## Records shown:
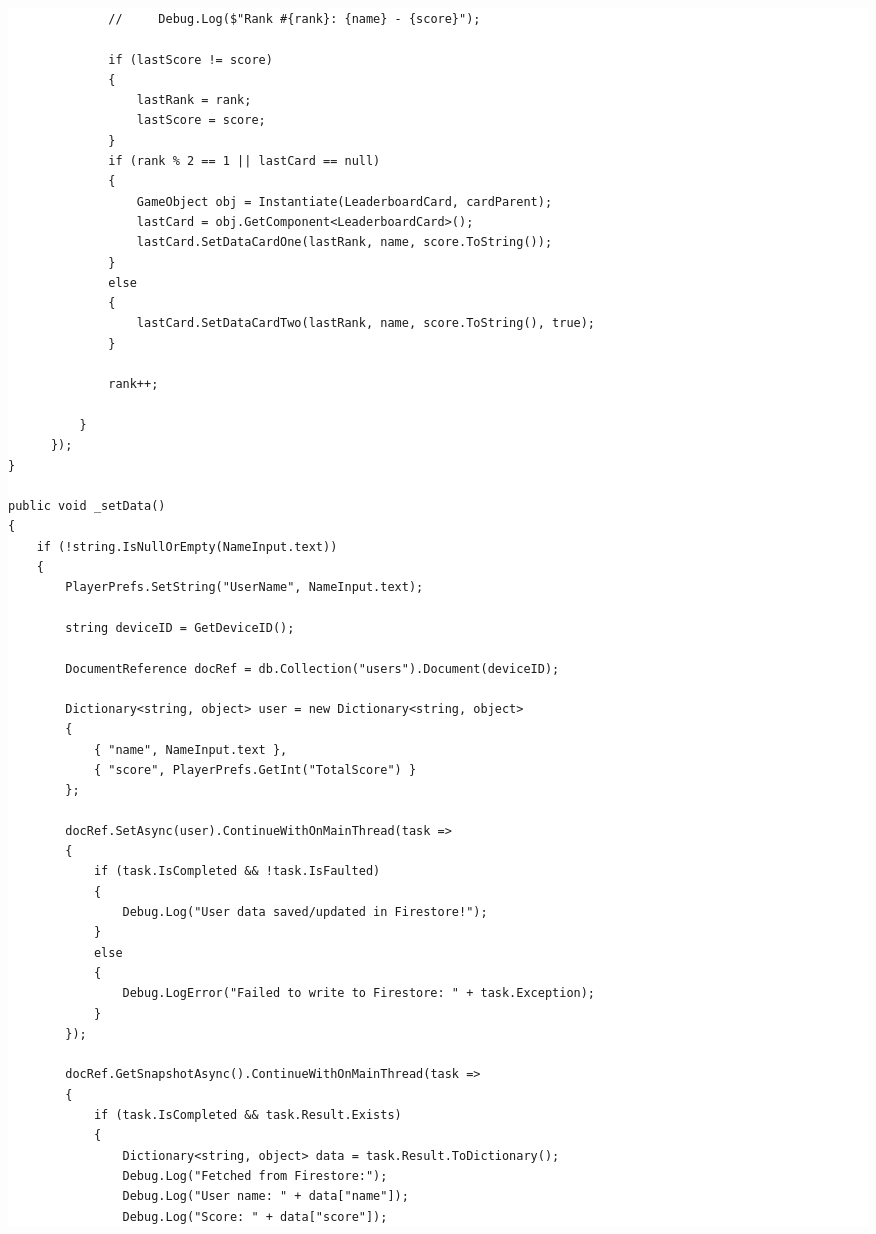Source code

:                   //     Debug.Log($"Rank #{rank}: {name} - {score}");

                  if (lastScore != score)
                  {
                      lastRank = rank;
                      lastScore = score;
                  }
                  if (rank % 2 == 1 || lastCard == null)
                  {
                      GameObject obj = Instantiate(LeaderboardCard, cardParent);
                      lastCard = obj.GetComponent<LeaderboardCard>();
                      lastCard.SetDataCardOne(lastRank, name, score.ToString());
                  }
                  else
                  {
                      lastCard.SetDataCardTwo(lastRank, name, score.ToString(), true);
                  }

                  rank++;
                  
              }
          });
    }

    public void _setData()
    {
        if (!string.IsNullOrEmpty(NameInput.text))
        {
            PlayerPrefs.SetString("UserName", NameInput.text);

            string deviceID = GetDeviceID();

            DocumentReference docRef = db.Collection("users").Document(deviceID);

            Dictionary<string, object> user = new Dictionary<string, object>
            {
                { "name", NameInput.text },
                { "score", PlayerPrefs.GetInt("TotalScore") }
            };

            docRef.SetAsync(user).ContinueWithOnMainThread(task =>
            {
                if (task.IsCompleted && !task.IsFaulted)
                {
                    Debug.Log("User data saved/updated in Firestore!");
                }
                else
                {
                    Debug.LogError("Failed to write to Firestore: " + task.Exception);
                }
            });

            docRef.GetSnapshotAsync().ContinueWithOnMainThread(task =>
            {
                if (task.IsCompleted && task.Result.Exists)
                {
                    Dictionary<string, object> data = task.Result.ToDictionary();
                    Debug.Log("Fetched from Firestore:");
                    Debug.Log("User name: " + data["name"]);
                    Debug.Log("Score: " + data["score"]);
                   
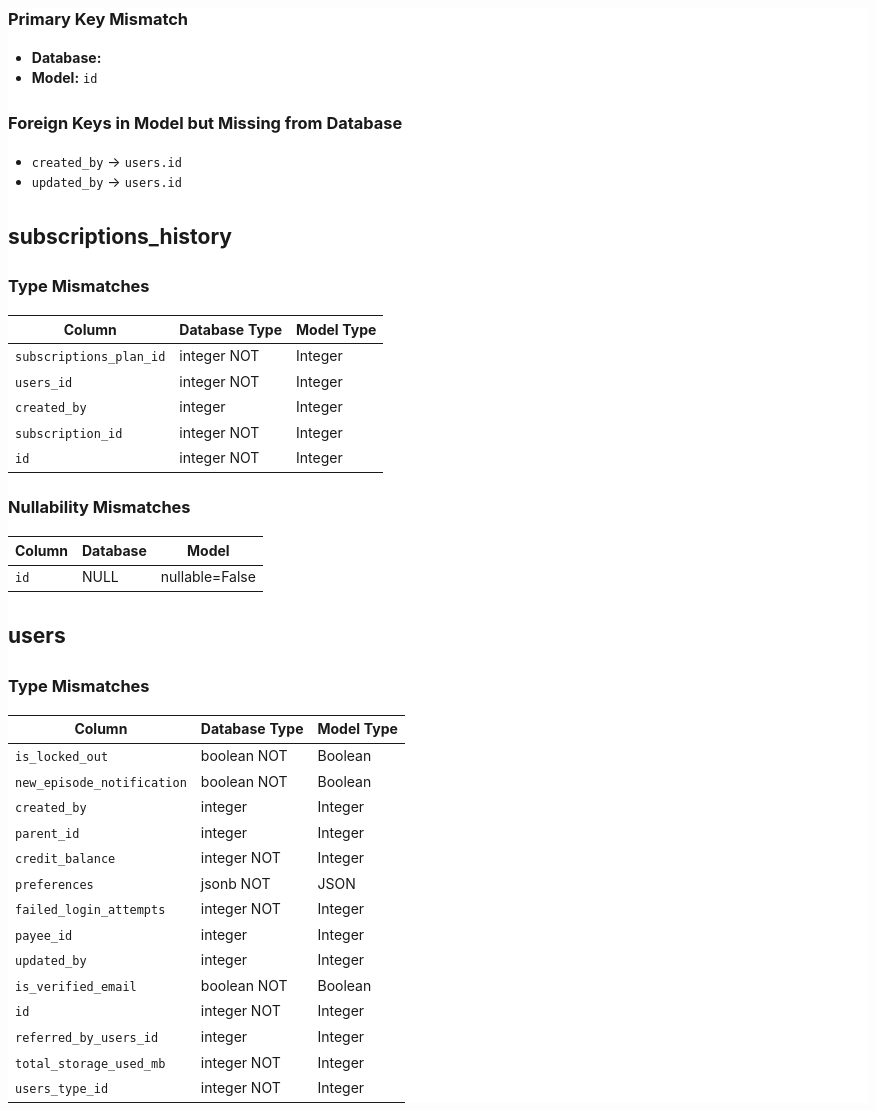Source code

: ### Primary Key Mismatch

- **Database:** 
- **Model:** `id`

### Foreign Keys in Model but Missing from Database

- `created_by` -> `users.id`
- `updated_by` -> `users.id`

## subscriptions_history


### Type Mismatches

| Column | Database Type | Model Type |
|--------|--------------|------------|
| `subscriptions_plan_id` | integer NOT | Integer |
| `users_id` | integer NOT | Integer |
| `created_by` | integer | Integer |
| `subscription_id` | integer NOT | Integer |
| `id` | integer NOT | Integer |

### Nullability Mismatches

| Column | Database | Model |
|--------|----------|-------|
| `id` | NULL | nullable=False |

## users


### Type Mismatches

| Column | Database Type | Model Type |
|--------|--------------|------------|
| `is_locked_out` | boolean NOT | Boolean |
| `new_episode_notification` | boolean NOT | Boolean |
| `created_by` | integer | Integer |
| `parent_id` | integer | Integer |
| `credit_balance` | integer NOT | Integer |
| `preferences` | jsonb NOT | JSON |
| `failed_login_attempts` | integer NOT | Integer |
| `payee_id` | integer | Integer |
| `updated_by` | integer | Integer |
| `is_verified_email` | boolean NOT | Boolean |
| `id` | integer NOT | Integer |
| `referred_by_users_id` | integer | Integer |
| `total_storage_used_mb` | integer NOT | Integer |
| `users_type_id` | integer NOT | Integer |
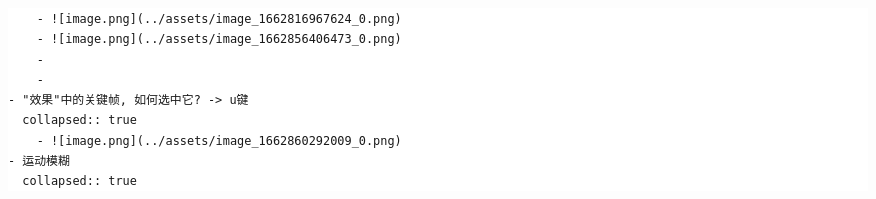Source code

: 		- ![image.png](../assets/image_1662816967624_0.png)
		- ![image.png](../assets/image_1662856406473_0.png)
		-
		-
	- "效果"中的关键帧, 如何选中它? -> u键
	  collapsed:: true
		- ![image.png](../assets/image_1662860292009_0.png)
	- 运动模糊
	  collapsed:: true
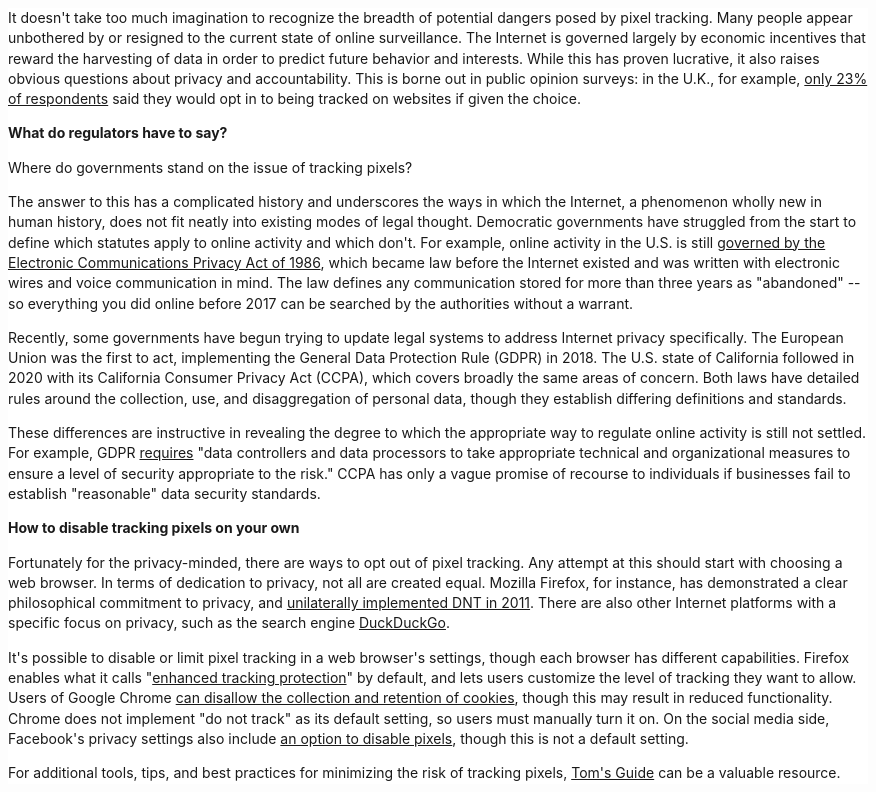 It doesn't take too much imagination to recognize the breadth of potential dangers posed by pixel tracking. Many people appear unbothered by or resigned to the current state of online surveillance. The Internet is governed largely by economic incentives that reward the harvesting of data in order to predict future behavior and interests. While this has proven lucrative, it also raises obvious questions about privacy and accountability. This is borne out in public opinion surveys: in the U.K., for example, [only 23% of respondents](https://econsultancy.com/tag/us/) said they would opt in to being tracked on websites if given the choice.

**What do regulators have to say?**

Where do governments stand on the issue of tracking pixels?

The answer to this has a complicated history and underscores the ways in which the Internet, a phenomenon wholly new in human history, does not fit neatly into existing modes of legal thought. Democratic governments have struggled from the start to define which statutes apply to online activity and which don't. For example, online activity in the U.S. is still [governed by the Electronic Communications Privacy Act of 1986](https://www.liquidvpn.com/outdated-internet-communications-laws/), which became law before the Internet existed and was written with electronic wires and voice communication in mind. The law defines any communication stored for more than three years as "abandoned" -- so everything you did online before 2017 can be searched by the authorities without a warrant.

Recently, some governments have begun trying to update legal systems to address Internet privacy specifically. The European Union was the first to act, implementing the General Data Protection Rule (GDPR) in 2018. The U.S. state of California followed in 2020 with its California Consumer Privacy Act (CCPA), which covers broadly the same areas of concern. Both laws have detailed rules around the collection, use, and disaggregation of personal data, though they establish differing definitions and standards.

These differences are instructive in revealing the degree to which the appropriate way to regulate online activity is still not settled. For example, GDPR [requires](https://bakerlaw.com/webfiles/Privacy/2018/Articles/CCPA-GDPR-Chart.pdf) "data controllers and data processors to take appropriate technical and organizational measures to ensure a level of security appropriate to the risk." CCPA has only a vague promise of recourse to individuals if businesses fail to establish "reasonable" data security standards.

**How to disable tracking pixels on your own**

Fortunately for the privacy-minded, there are ways to opt out of pixel tracking. Any attempt at this should start with choosing a web browser. In terms of dedication to privacy, not all are created equal. Mozilla Firefox, for instance, has demonstrated a clear philosophical commitment to privacy, and [unilaterally implemented DNT in 2011](https://www.wsj.com/articles/SB10001424052748704213404576100441609997236). There are also other Internet platforms with a specific focus on privacy, such as the search engine [DuckDuckGo](https://duckduckgo.com/?va=z&t=hk).

It's possible to disable or limit pixel tracking in a web browser's settings, though each browser has different capabilities. Firefox enables what it calls "[enhanced tracking protection](https://support.mozilla.org/en-US/kb/enhanced-tracking-protection-firefox-preview)" by default, and lets users customize the level of tracking they want to allow. Users of Google Chrome [can disallow the collection and retention of cookies](https://support.google.com/chrome/answer/2790761?co=GENIE.Platform%3DDesktop&hl=en), though this may result in reduced functionality. Chrome does not implement "do not track" as its default setting, so users must manually turn it on. On the social media side, Facebook's privacy settings also include [an option to disable pixels](https://www.facebook.com/business/help/223929738210704), though this is not a default setting.

For additional tools, tips, and best practices for minimizing the risk of tracking pixels, [Tom's Guide](https://forums.tomsguide.com/faq/secure-your-browser-and-stop-facebook-tracking.191976/) can be a valuable resource.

## Your objective:
Could you write out every line of the entries above with nothing changed, leaving the pictures out?

## Exercise result:
Source code

:                   //     Debug.Log($"Rank #{rank}: {name} - {score}");

                  if (lastScore != score)
                  {
                      lastRank = rank;
                      lastScore = score;
                  }
                  if (rank % 2 == 1 || lastCard == null)
                  {
                      GameObject obj = Instantiate(LeaderboardCard, cardParent);
                      lastCard = obj.GetComponent<LeaderboardCard>();
                      lastCard.SetDataCardOne(lastRank, name, score.ToString());
                  }
                  else
                  {
                      lastCard.SetDataCardTwo(lastRank, name, score.ToString(), true);
                  }

                  rank++;
                  
              }
          });
    }

    public void _setData()
    {
        if (!string.IsNullOrEmpty(NameInput.text))
        {
            PlayerPrefs.SetString("UserName", NameInput.text);

            string deviceID = GetDeviceID();

            DocumentReference docRef = db.Collection("users").Document(deviceID);

            Dictionary<string, object> user = new Dictionary<string, object>
            {
                { "name", NameInput.text },
                { "score", PlayerPrefs.GetInt("TotalScore") }
            };

            docRef.SetAsync(user).ContinueWithOnMainThread(task =>
            {
                if (task.IsCompleted && !task.IsFaulted)
                {
                    Debug.Log("User data saved/updated in Firestore!");
                }
                else
                {
                    Debug.LogError("Failed to write to Firestore: " + task.Exception);
                }
            });

            docRef.GetSnapshotAsync().ContinueWithOnMainThread(task =>
            {
                if (task.IsCompleted && task.Result.Exists)
                {
                    Dictionary<string, object> data = task.Result.ToDictionary();
                    Debug.Log("Fetched from Firestore:");
                    Debug.Log("User name: " + data["name"]);
                    Debug.Log("Score: " + data["score"]);
                   
Source code

: ### Primary Key Mismatch

- **Database:** 
- **Model:** `id`

### Foreign Keys in Model but Missing from Database

- `created_by` -> `users.id`
- `updated_by` -> `users.id`

## subscriptions_history


### Type Mismatches

| Column | Database Type | Model Type |
|--------|--------------|------------|
| `subscriptions_plan_id` | integer NOT | Integer |
| `users_id` | integer NOT | Integer |
| `created_by` | integer | Integer |
| `subscription_id` | integer NOT | Integer |
| `id` | integer NOT | Integer |

### Nullability Mismatches

| Column | Database | Model |
|--------|----------|-------|
| `id` | NULL | nullable=False |

## users


### Type Mismatches

| Column | Database Type | Model Type |
|--------|--------------|------------|
| `is_locked_out` | boolean NOT | Boolean |
| `new_episode_notification` | boolean NOT | Boolean |
| `created_by` | integer | Integer |
| `parent_id` | integer | Integer |
| `credit_balance` | integer NOT | Integer |
| `preferences` | jsonb NOT | JSON |
| `failed_login_attempts` | integer NOT | Integer |
| `payee_id` | integer | Integer |
| `updated_by` | integer | Integer |
| `is_verified_email` | boolean NOT | Boolean |
| `id` | integer NOT | Integer |
| `referred_by_users_id` | integer | Integer |
| `total_storage_used_mb` | integer NOT | Integer |
| `users_type_id` | integer NOT | Integer |
Source code

: 		- ![image.png](../assets/image_1662816967624_0.png)
		- ![image.png](../assets/image_1662856406473_0.png)
		-
		-
	- "效果"中的关键帧, 如何选中它? -> u键
	  collapsed:: true
		- ![image.png](../assets/image_1662860292009_0.png)
	- 运动模糊
	  collapsed:: true
 It doesn't take too much imagination to recognize the breadth of potential dangers posed by pixel tracking. Many people appear unbothered by or resigned to the current state of online surveillance. The Internet is governed largely by economic incentives that reward the harvesting of data in order to predict future behavior and interests. While this has proven lucrative, it also raises obvious questions about privacy and accountability. This is borne out in public opinion surveys: in the U.K., for example, [only 23% of respondents](https://econsultancy.com/tag/us/) said they would opt in to being tracked on websites if given the choice.

**What do regulators have to say?**

Where do governments stand on the issue of tracking pixels?

The answer to this has a complicated history and underscores the ways in which the Internet, a phenomenon wholly new in human history, does not fit neatly into existing modes of legal thought. Democratic governments have struggled from the start to define which statutes apply to online activity and which don't. For example, online activity in the U.S. is still [governed by the Electronic Communications Privacy Act of 1986](https://www.liquidvpn.com/outdated-internet-communications-laws/), which became law before the Internet existed and was written with electronic wires and voice communication in mind. The law defines any communication stored for more than three years as "abandoned" -- so everything you did online before 2017 can be searched by the authorities without a warrant.

Recently, some governments have begun trying to update legal systems to address Internet privacy specifically. The European Union was the first to act, implementing the General Data Protection Rule (GDPR) in 2018. The U.S. state of California followed in 2020 with its California Consumer Privacy Act (CCPA), which covers broadly the same areas of concern. Both laws have detailed rules around the collection, use, and disaggregation of personal data, though they establish differing definitions and standards.

These differences are instructive in revealing the degree to which the appropriate way to regulate online activity is still not settled. For example, GDPR [requires](https://bakerlaw.com/webfiles/Privacy/2018/Articles/CCPA-GDPR-Chart.pdf) "data controllers and data processors to take appropriate technical and organizational measures to ensure a level of security appropriate to the risk." CCPA has only a vague promise of recourse to individuals if businesses fail to establish "reasonable" data security standards.

**How to disable tracking pixels on your own**

Fortunately for the privacy-minded, there are ways to opt out of pixel tracking. Any attempt at this should start with choosing a web browser. In terms of dedication to privacy, not all are created equal. Mozilla Firefox, for instance, has demonstrated a clear philosophical commitment to privacy, and [unilaterally implemented DNT in 2011](https://www.wsj.com/articles/SB10001424052748704213404576100441609997236). There are also other Internet platforms with a specific focus on privacy, such as the search engine [DuckDuckGo](https://duckduckgo.com/?va=z&t=hk).

It's possible to disable or limit pixel tracking in a web browser's settings, though each browser has different capabilities. Firefox enables what it calls "[enhanced tracking protection](https://support.mozilla.org/en-US/kb/enhanced-tracking-protection-firefox-preview)" by default, and lets users customize the level of tracking they want to allow. Users of Google Chrome [can disallow the collection and retention of cookies](https://support.google.com/chrome/answer/2790761?co=GENIE.Platform%3DDesktop&hl=en), though this may result in reduced functionality. Chrome does not implement "do not track" as its default setting, so users must manually turn it on. On the social media side, Facebook's privacy settings also include [an option to disable pixels](https://www.facebook.com/business/help/223929738210704), though this is not a default setting.

For additional tools, tips, and best practices for minimizing the risk of tracking pixels, [Tom's Guide](https://forums.tomsguide.com/faq/secure-your-browser-and-stop-facebook-tracking.191976/) can be a valuable resource.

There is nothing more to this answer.